今年5月に始まった韓国側の脱北民団体の「対北朝鮮ビラ」(ビラ)と北朝鮮側の「汚物風船」(風船)の散布が続き、ビラは8月から、風船は9月に入ってその回数が二桁に跳ね上がったことが確認された。ビラ散布と風船飛ばしが対抗する過程で相乗作用を起こし、南北間の緊張を高めているのだ。韓国政府は北朝鮮の風船が「国際的な恥さらしで稚拙な行為」と非難するが、実は「一方的な挑発」ではなく「互いに対する挑発」に近い。
ハンギョレが24日、韓国軍合同参謀本部(合参)の集計した「汚物風船散布」資料(5月28日~9月23日)と警察庁の「対北朝鮮ビラ散布発見現況」資料(5月3日~9月19日)を比較してみた結果、北朝鮮側の「風船」散布に先立ち、ほとんど例外なく脱北民団体などの「ビラ」散布があったことが確認された。ビラは5月3日に初めて散布された後、19日まで51回、風船は5月28日に始まって23日まで22回にわたり29日間飛ばされてきた。しかも5月から7月まで一桁にとどまっていたビラ散布は、8月に12回、9月(19日まで)に13回と明らかな増加傾向にあり、加速度がついている。5~8月に2~9日にとどまった風船飛ばしは9月に入って12日間に跳ね上がった。
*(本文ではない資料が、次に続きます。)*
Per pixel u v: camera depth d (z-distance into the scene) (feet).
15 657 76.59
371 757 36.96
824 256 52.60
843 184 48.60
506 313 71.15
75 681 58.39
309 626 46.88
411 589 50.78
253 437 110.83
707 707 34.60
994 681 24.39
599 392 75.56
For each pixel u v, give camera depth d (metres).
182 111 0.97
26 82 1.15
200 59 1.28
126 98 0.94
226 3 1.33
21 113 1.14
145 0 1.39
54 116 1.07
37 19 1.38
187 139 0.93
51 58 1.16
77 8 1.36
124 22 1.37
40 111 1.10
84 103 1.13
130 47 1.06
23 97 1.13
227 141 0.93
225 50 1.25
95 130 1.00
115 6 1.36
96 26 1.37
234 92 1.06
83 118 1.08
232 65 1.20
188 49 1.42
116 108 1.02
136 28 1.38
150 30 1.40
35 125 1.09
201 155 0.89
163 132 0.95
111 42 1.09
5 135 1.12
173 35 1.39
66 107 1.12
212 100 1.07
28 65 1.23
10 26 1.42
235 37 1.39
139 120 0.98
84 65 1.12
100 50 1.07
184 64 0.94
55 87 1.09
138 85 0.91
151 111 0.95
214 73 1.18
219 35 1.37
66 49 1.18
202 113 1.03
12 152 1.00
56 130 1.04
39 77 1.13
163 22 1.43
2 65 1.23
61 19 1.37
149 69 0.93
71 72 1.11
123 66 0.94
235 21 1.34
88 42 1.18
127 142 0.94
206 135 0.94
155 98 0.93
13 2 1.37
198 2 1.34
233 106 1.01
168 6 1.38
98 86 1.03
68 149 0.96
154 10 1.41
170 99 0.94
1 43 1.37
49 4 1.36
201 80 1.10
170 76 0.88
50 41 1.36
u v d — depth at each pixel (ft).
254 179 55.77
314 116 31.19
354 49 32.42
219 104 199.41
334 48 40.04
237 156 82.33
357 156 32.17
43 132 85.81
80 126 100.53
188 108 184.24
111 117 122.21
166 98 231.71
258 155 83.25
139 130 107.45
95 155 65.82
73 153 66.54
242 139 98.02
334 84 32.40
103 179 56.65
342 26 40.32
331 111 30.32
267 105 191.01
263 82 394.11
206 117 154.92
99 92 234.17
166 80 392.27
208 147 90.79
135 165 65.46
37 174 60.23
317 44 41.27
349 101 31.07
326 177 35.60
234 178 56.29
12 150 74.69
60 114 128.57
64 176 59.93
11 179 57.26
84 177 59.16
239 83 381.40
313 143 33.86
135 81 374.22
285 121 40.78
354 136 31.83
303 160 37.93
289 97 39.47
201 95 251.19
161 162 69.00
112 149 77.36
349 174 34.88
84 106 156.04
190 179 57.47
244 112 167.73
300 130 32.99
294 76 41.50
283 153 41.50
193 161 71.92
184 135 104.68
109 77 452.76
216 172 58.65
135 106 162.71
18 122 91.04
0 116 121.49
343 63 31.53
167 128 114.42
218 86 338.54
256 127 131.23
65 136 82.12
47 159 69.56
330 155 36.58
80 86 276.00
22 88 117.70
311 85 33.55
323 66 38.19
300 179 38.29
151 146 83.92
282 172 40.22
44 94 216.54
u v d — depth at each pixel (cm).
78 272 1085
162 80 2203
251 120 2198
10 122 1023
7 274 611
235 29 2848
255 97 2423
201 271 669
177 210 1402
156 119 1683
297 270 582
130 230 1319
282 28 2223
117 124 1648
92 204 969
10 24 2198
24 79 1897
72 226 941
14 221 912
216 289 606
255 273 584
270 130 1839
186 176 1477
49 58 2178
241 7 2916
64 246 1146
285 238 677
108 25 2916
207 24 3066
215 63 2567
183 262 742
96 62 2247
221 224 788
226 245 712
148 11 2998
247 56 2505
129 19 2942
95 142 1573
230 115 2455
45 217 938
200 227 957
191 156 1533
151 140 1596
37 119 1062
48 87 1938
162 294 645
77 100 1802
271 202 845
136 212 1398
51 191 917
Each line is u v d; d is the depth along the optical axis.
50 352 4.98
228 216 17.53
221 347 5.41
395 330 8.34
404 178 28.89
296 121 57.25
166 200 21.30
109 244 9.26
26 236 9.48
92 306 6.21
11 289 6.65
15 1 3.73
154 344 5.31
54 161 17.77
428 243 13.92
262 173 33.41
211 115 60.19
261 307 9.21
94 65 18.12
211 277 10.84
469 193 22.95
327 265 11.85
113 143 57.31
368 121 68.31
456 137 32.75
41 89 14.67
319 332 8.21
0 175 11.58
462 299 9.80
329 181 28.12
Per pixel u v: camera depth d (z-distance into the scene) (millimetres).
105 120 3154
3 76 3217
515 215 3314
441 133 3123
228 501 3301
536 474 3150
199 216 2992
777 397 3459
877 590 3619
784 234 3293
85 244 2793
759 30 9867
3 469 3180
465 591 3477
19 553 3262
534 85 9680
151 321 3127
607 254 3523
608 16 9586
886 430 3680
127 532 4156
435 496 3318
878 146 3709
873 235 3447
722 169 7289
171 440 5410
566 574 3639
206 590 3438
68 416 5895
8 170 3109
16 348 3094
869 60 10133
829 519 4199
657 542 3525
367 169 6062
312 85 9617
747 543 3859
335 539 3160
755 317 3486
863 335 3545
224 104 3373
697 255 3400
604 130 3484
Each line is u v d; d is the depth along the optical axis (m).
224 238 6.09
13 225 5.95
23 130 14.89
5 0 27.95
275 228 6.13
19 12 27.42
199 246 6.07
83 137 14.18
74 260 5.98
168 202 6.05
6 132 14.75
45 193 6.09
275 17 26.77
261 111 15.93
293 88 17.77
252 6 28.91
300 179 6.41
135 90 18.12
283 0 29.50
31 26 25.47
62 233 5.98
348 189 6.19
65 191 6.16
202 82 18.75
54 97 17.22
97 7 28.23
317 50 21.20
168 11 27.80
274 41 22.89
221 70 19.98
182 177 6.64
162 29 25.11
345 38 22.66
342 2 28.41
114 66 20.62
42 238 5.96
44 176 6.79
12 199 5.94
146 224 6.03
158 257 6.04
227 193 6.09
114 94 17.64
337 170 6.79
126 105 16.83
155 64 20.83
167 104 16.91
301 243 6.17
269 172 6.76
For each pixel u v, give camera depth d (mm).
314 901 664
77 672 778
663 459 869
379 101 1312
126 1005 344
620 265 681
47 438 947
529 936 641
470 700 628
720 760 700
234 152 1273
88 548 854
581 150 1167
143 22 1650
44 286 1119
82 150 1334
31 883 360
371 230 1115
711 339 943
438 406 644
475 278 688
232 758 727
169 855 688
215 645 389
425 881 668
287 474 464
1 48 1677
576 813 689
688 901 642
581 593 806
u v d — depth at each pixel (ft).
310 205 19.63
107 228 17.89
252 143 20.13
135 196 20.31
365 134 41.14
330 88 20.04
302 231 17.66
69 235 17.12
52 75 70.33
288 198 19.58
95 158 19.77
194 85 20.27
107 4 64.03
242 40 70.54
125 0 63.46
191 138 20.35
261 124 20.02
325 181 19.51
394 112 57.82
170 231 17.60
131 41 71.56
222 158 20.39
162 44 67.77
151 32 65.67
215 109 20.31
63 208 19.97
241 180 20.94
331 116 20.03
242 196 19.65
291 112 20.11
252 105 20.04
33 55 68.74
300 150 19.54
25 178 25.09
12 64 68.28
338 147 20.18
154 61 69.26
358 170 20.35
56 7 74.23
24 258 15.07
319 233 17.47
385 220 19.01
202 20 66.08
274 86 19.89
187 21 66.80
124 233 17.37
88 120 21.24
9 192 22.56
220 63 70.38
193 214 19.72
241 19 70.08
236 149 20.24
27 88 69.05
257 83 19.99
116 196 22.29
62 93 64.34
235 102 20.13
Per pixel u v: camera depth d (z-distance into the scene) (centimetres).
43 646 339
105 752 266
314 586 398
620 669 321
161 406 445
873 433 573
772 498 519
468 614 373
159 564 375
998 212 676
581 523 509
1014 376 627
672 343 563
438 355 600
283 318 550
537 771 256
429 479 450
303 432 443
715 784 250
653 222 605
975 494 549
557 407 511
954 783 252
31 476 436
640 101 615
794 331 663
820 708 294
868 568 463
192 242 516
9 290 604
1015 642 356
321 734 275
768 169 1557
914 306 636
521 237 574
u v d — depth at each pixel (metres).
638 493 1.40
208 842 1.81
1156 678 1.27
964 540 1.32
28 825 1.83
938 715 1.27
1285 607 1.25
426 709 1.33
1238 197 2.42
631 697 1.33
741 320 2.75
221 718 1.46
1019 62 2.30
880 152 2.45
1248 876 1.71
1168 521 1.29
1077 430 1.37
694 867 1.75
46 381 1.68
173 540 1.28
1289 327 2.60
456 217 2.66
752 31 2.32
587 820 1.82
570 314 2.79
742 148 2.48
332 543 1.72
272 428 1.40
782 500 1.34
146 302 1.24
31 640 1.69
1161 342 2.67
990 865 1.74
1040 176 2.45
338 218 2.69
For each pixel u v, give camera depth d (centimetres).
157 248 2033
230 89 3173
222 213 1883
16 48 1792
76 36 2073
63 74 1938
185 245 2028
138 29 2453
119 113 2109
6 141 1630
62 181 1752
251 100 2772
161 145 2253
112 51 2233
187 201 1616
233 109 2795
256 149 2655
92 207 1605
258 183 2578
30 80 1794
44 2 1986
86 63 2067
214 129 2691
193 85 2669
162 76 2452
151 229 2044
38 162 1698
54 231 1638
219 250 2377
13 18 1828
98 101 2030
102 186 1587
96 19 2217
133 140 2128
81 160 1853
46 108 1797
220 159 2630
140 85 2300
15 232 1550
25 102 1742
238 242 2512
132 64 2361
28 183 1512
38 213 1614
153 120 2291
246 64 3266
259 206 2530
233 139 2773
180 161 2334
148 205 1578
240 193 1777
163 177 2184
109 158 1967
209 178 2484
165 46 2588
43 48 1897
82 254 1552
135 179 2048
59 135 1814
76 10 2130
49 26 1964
祖国革新党のキム・ジュンヒョン議員室が警察庁から受け取った資料「対北朝鮮ビラ散布発見現況」によると、5月3日の仁川市江華(インチョンシ・カンファ)をはじめ、5月に8回、6月に9回、7月に9回、8月に12回、9月(19日まで)に13回。5~7月には月平均8~9回だったが、8月に12回、今月は警察庁資料がない20~23日の4日を除いても19日まで13回だ。ますます頻度が高くなっている。ビラなどを入れた大型風船を飛ばした地域も、5月4カ所、6月4カ所、7月2カ所、8月5カ所、9月7カ所と範囲が広がっている。8月までは仁川市と京畿道に限られていた散布地域が、9月に入ってからは鉄原(チョルウォン)や束草(ソクチョ)など江原道に広がっている。仁川市の江華が22回で最も多く、漣川(ヨンチョン、京畿道)11回、坡州(パジュ、京畿道)8回、金浦(キムポ、京畿道)6回、加平(カピョン、京畿道)・桂陽(ケヤン、仁川市)・束草(江原道)・鉄原(江原道)各1回だった。
合参がこれまで発表した北朝鮮側の「汚物風船散布現況」は、5月28日に始まり、5月に2日間、6月に9日間、7月に4日間、8月に2日間、9月(23日まで)に12日間にわたる。7月と8月に風船散布が大きく減ったのには、鴨緑江(アムノッカン)沿いの水害など北朝鮮の内部事情などが影響したものとみられる。
北朝鮮側の風船は合同参謀の発表と地方自治体の「緊急警報メッセージ」でリアルタイム公開されたが、ビラは6月下旬以後、散布団体がマスコミに公開せず、その実状が知らされていない。警察庁は「対北朝鮮ビラは風船に入ったビラや生活必需品、USBなど落下物を発見する形で把握しているが、ほとんどが夜間に非公開で散布され、日時や場所、団体などを特定するのが難しい」と述べた。
問題は、ますます危機指数が高まっているにもかかわらず、韓国政府は脱北民団体などのビラ散布を「表現の自由」だとして放置していることだ。政府はさらに、風船によって火災が発生し、これに対する市民の不安が高まると、まるで北朝鮮側の「一方的な挑発」であるかのように北朝鮮に非難の矛先を向けている。これに先立ち、合参は23日、「北朝鮮は5月28日から今日(23日)まで22回にわたって5500余りの汚物風船を飛ばしてきた。韓国国民に不便をもたらし不安感を高めるだけではなく、南南対立(韓国内での対立)を誘発しようとする低級な行為」だとし、「一線を越えたと判断される場合、断固とした軍事的措置を施行する」と脅した。
統一部当局者は「我々が(ビラを)送るから、北朝鮮が(汚物風船を)送るというレベルではない」と述べたが、警察庁と合参の資料は「一方的な挑発」ではなく「互いに挑発」していることを示している。しかも事態発生以後、月単位で比較すると風船がビラ散布より回数が多かったことはない。キム・ジュンヒョン議員は「対北朝鮮ビラ散布をマスコミに公開せず散布し始めた7月から今まで、ビラ発見の回数と場所いずれも増えている」とし、「政府がビラ散布を事実上『奨励』しているという疑いがある」と語った。